All of this done at no extra charge to the pet caregiver.
Prineville’s shelter saw a drop in cat intake and euthanasia as early
as 2004. Leslie joined the shelter’s Board of Directors and
brought in a new shelter manager who shared her drive to end the
unnecessary shelter killing. Leslie and SNIP House volunteers
were providing foster care for treatable animals. At one point,
one foster home was Ringworm House, with about a dozen animals being
treated for ringworm until they could be adopted, something shelters
are reluctant to do to avoid further contamination.
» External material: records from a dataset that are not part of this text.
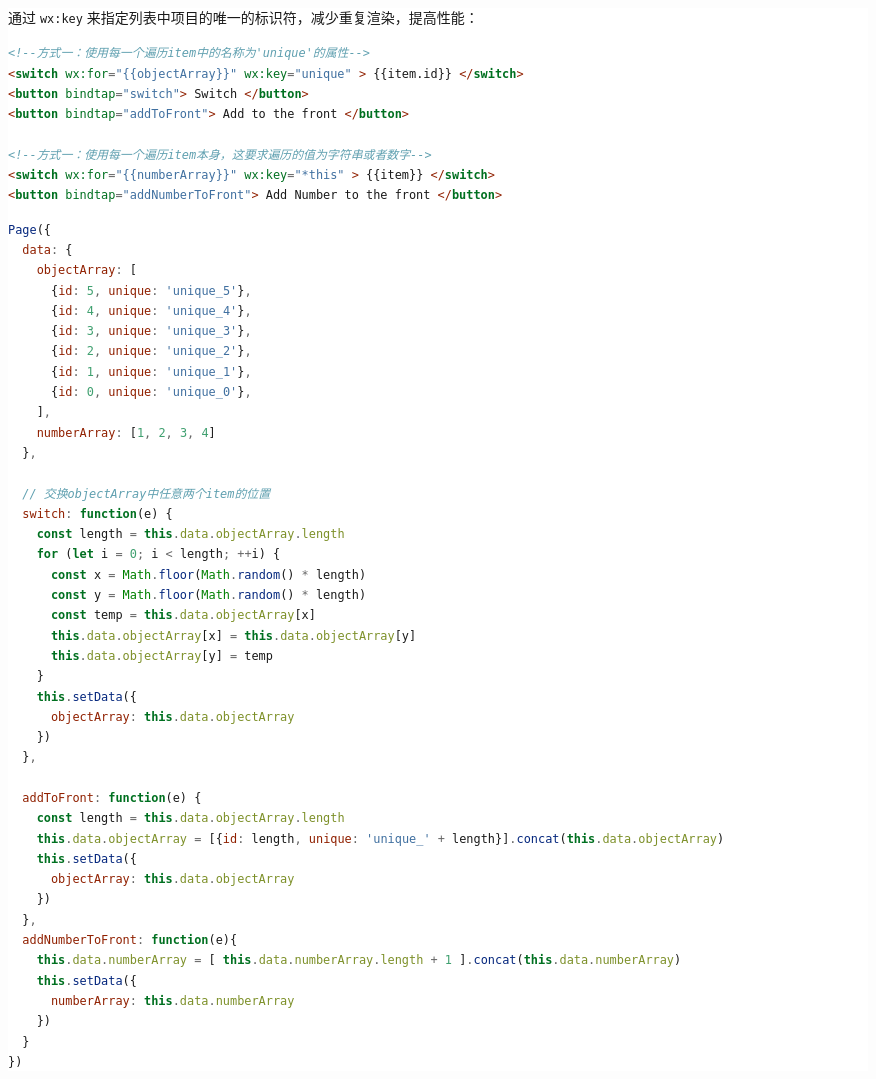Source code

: 通过 `wx:key` 来指定列表中项目的唯一的标识符，减少重复渲染，提高性能：

```html
<!--方式一：使用每一个遍历item中的名称为'unique'的属性-->
<switch wx:for="{{objectArray}}" wx:key="unique" > {{item.id}} </switch>
<button bindtap="switch"> Switch </button>
<button bindtap="addToFront"> Add to the front </button>

<!--方式一：使用每一个遍历item本身，这要求遍历的值为字符串或者数字-->
<switch wx:for="{{numberArray}}" wx:key="*this" > {{item}} </switch>
<button bindtap="addNumberToFront"> Add Number to the front </button>
```

```javascript
Page({
  data: {
    objectArray: [
      {id: 5, unique: 'unique_5'},
      {id: 4, unique: 'unique_4'},
      {id: 3, unique: 'unique_3'},
      {id: 2, unique: 'unique_2'},
      {id: 1, unique: 'unique_1'},
      {id: 0, unique: 'unique_0'},
    ],
    numberArray: [1, 2, 3, 4]
  },

  // 交换objectArray中任意两个item的位置
  switch: function(e) {
    const length = this.data.objectArray.length
    for (let i = 0; i < length; ++i) {
      const x = Math.floor(Math.random() * length)
      const y = Math.floor(Math.random() * length)
      const temp = this.data.objectArray[x]
      this.data.objectArray[x] = this.data.objectArray[y]
      this.data.objectArray[y] = temp
    }
    this.setData({
      objectArray: this.data.objectArray
    })
  },

  addToFront: function(e) {
    const length = this.data.objectArray.length
    this.data.objectArray = [{id: length, unique: 'unique_' + length}].concat(this.data.objectArray)
    this.setData({
      objectArray: this.data.objectArray
    })
  },
  addNumberToFront: function(e){
    this.data.numberArray = [ this.data.numberArray.length + 1 ].concat(this.data.numberArray)
    this.setData({
      numberArray: this.data.numberArray
    })
  }
})
```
Volunteers,
at their own expense, were arranging adoptions out of state and
transporting animals to their new homes.
In 2008, SNIP House opened their HART Center, so even more treatable
animals can be made adoptable without the risk of shelter animals
catching communicable diseases. They also opened Norma’s House,
where feral mothers can raise their kittens while the kittens are tamed
and made ready for adoption.
This is not a case where a shelter goes no-kill, but has a waiting list
for 2 months for an animal to get in and many animals end up
abandoned. This is not a case where a shelter goes no-kill and
takes in only the most adoptable animals. Nor where there’s
another shelter down the road that euthanizes the unwanted
animals. Quite the contrary. Crook County has had such a
reduction in their problems that they often take in cases of treatable
animals from shelters in the neighboring, more populous Deschutes
Can Lane County do the same? Lane County has a human population
over 16 times that of Crook County, and probably about as many
more animals. On the other hand, the Eugene City
Spay/Neuter Clinic has been doing over 3000 surgeries a year for many
years, Greenhill’s clinic has been busy for a few years now and is
getting busier. The Feral Cat Coalition came to Eugene from Oct
2002 to Dec 2006, doing 6 clinics/year, doing 1600 cats. The
Neutermobile was here in 2004, doing over 600 surgieres in a few
months. The Neuterscooter is making regular visits to Lane
County. WAG opened this year, 2008, and began full-time in June,
with over 100 surgeries per week when at full capacity. With some
serious work on promoting and funding spay/neuter, hopefully
implementing as much of Prineville’s programs as possible, yes, the
same thing can happen in Lane County.